PEGGY SUE GOT MARRIED (Francis Ford Coppola, 103 min, color, 1986)
What’s Happening: Middle-aged heroine awakens as her 18-year-old self
Famous For: Coppola’s most sensitive film
It’s also his most nostalgic film, taking the heroine back to 1960 when Coppola and his generation would be in high school or college. The cars, clothes, music, furnishings, even little advertisements, are all part of the appeal.

We empathize strongly with Peggy, not least because of an incredible performance from Kathleen Turner.

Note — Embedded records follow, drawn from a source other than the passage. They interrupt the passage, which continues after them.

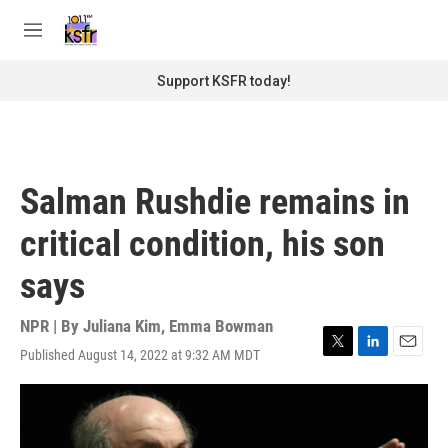
Skip to main content
S
e
M
a
e
r
n
Support KSFR today!
c
u
h
u
e
r
Salman Rushdie remains in
y
critical condition, his son
says
NPR | By
Juliana Kim
,
Emma Bowman
Published August 14, 2022 at 9:32 AM MDT
T
L
E
w
i
m
i
n
a
t
k
i
t
e
l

Even at the opening (in 1985 before the 1960 re-awakening), Turner conveys anxiousness and vulnerability constantly at odds with hope and yearning. She is torn one way or another, between two eras, between two minds, between two men, between desire for change and fear of inevitability.

Perhaps we can relate Peggy’s situation to Hemingway’s Old Man and the Sea, the book argued over during her English class. As Santiago goes out to sea, Peggy goes back to her past. As Santiago catches the fish, Peggy achieves unresolved desires and learns about people anew. As Santiago returns home with mere bones, Peggy reawakens as her old self to find only a few things have changed.

Yet we admire them both. If much in our lives is inevitable, we are no less heroic when we strive and struggle for change.
I’m probably making the film sound too serious. It’s actually quick and funny, and very impressive in how it straddles multiple genres: adult drama, high school, and fantasy.
While Turner’s performance has been universally lauded, Nicolas Cage’s has caused controversy. Coppola’s nephew and only 21 at the time, Cage insisted on overplaying the role and speaking in a squeaky voice.

Additionally, Cage was difficult to work with and was criticized by Turner for near-criminal conduct during production (apparently her accusations were exaggerated). But, like him or not, Nicolas Cage can act. I liked him because he seemed as sincere in his anguish as he was annoying in his whining.
Rounding out the great cast are Barry Miller (the guy who fell from the bridge in Saturday Night Fever) as the science nerd who later makes it big, Jim Carrey (before Ace Ventura) as one of Charlie’s bandmates, and Kevin J. O’Connor (the mechanic from Deep Rising) as the young Beat poet who connects strongly with Peggy, at least for one night. Coppola’s daughter Sofia (13 at the time) plays Peggy’s younger sister; in 1999 she directed Turner in The Virgin Suicides.

Dion DiMucci (from Dion and the Belmonts) appears briefly on a television, and as I write this in summer 2025, Dion at age 86 still records and performs regularly.
Action: 6. Gore: 1. Sex: 6. Quality: 10. Camp: 6.
Don’t miss: Carradine’s farewell
Quotable exclamation: “No more Jell-O for me, Mom!”